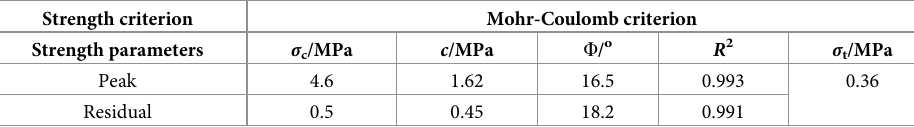
Table 1. Mudstone strength parameters.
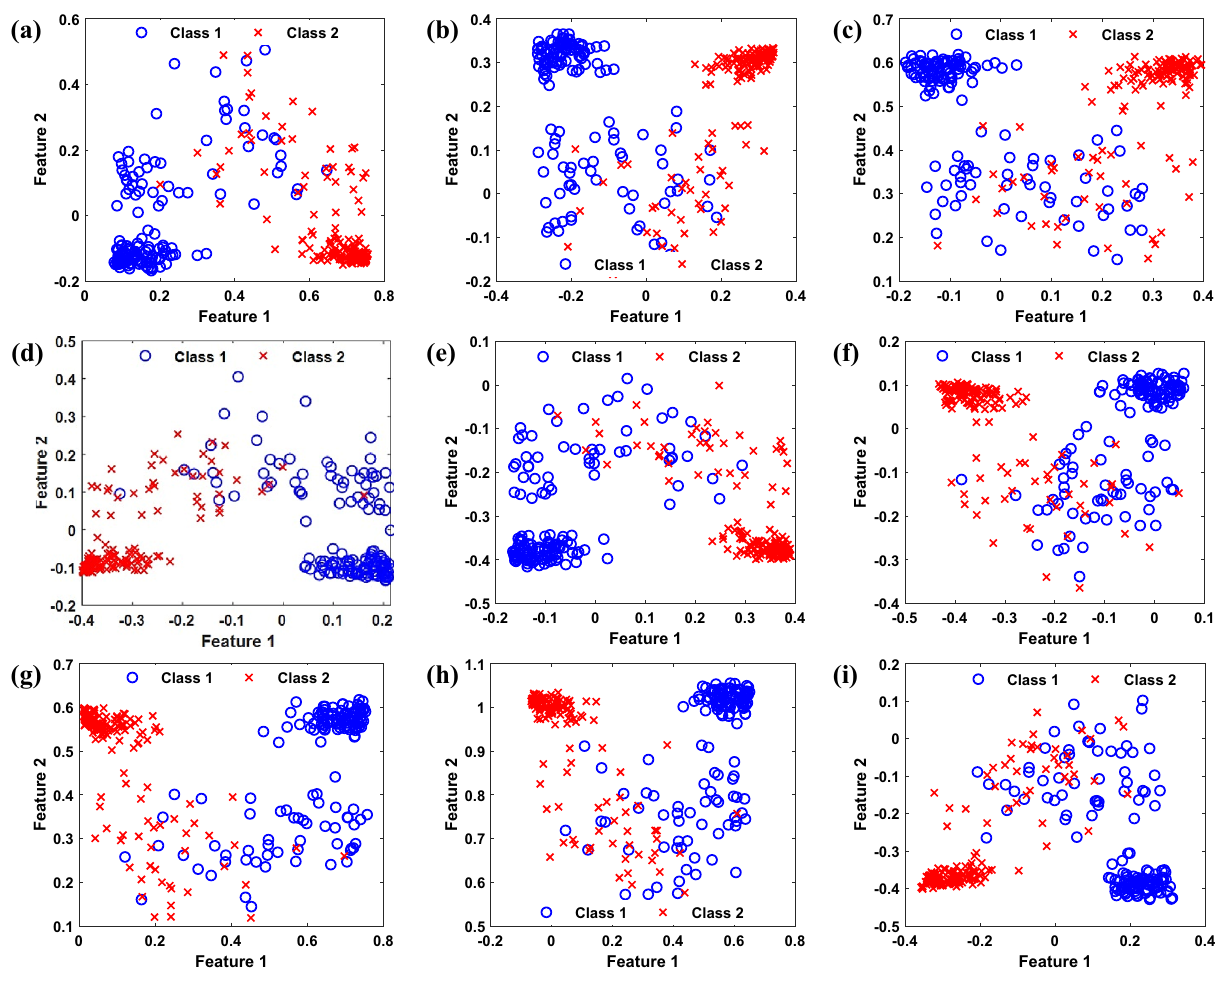
Figure 10. Features obtained from SDA considering the different length and location for the sliding window. ( a ) second window of length two seconds, ( b ) seventh window of length two seconds, ( c ) 12th window of length two seconds ( d ) second window of length three seconds, ( e ) seventh window of length 3 s, ( f ) 12th window of length three seconds ( g ) second window of length three seconds, ( h ) sixth window of length three seconds, and ( i ) ninth window of length three seconds.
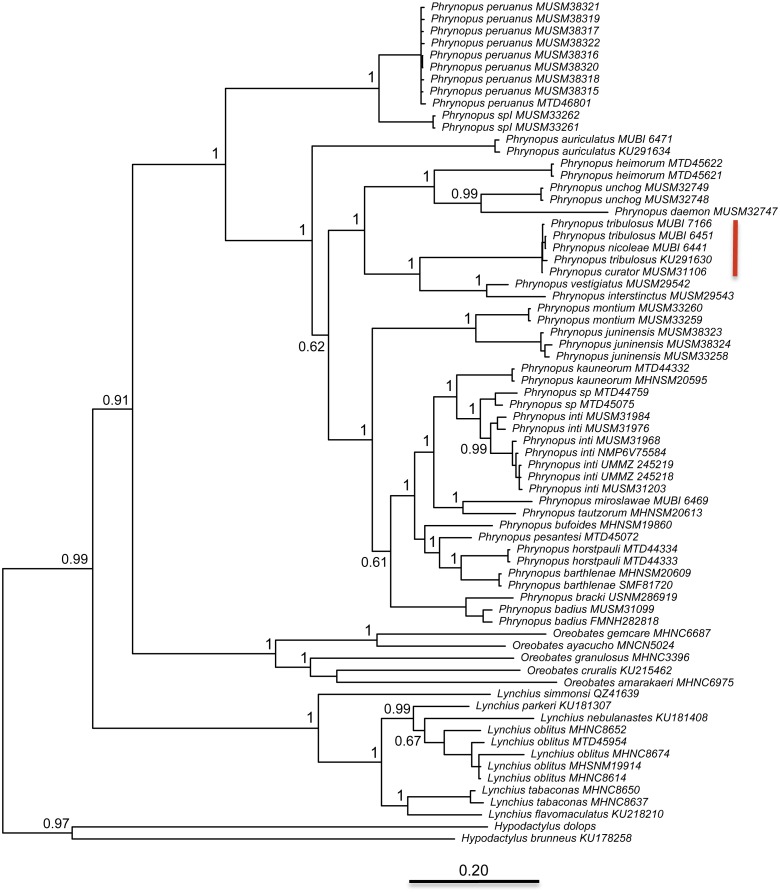
Phylogeny.Bayesian maximum clade-credibility tree for species included in this study based on a 2,646-bp concatenated partitioned dataset (16S, 12S, COI, RAG1, Tyr) analyzed in MrBayes (posterior probabilities are indicated at each node). The red bar indicates terminals representing Phrynopus tribulosus; two of these were recognized as Phrynopus nicoleae and Phrynopus curator in previous studies (see text for details).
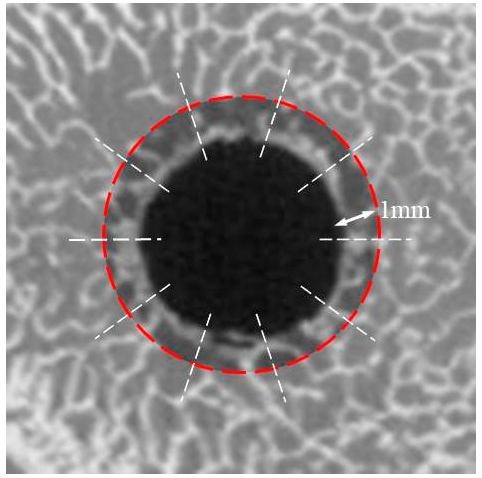
Figure 2. The region of interest to measure the difference in the Hounsfield unit of bone density test.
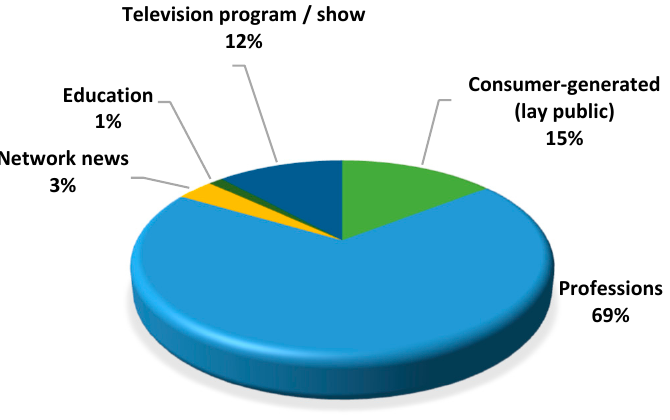
Figure 3. Source of videos on dental fear, dental anxiety, and dental phobia.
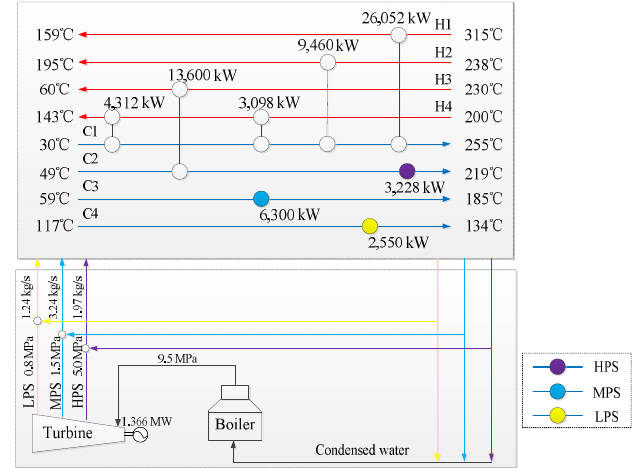
Figure 4. Structure with minimum TAC of Scenario 3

• • • • • • •

Exercise instructions:
The expected output is exactly the lines from the one containing "Figure 2. The" through the last line of the listing, both included, with every picture left out.

Reply to the task:
Figure 2. The region of interest to measure the difference in the Hounsfield unit of bone density test.
Figure 3. Source of videos on dental fear, dental anxiety, and dental phobia.
Figure 4. Structure with minimum TAC of Scenario 3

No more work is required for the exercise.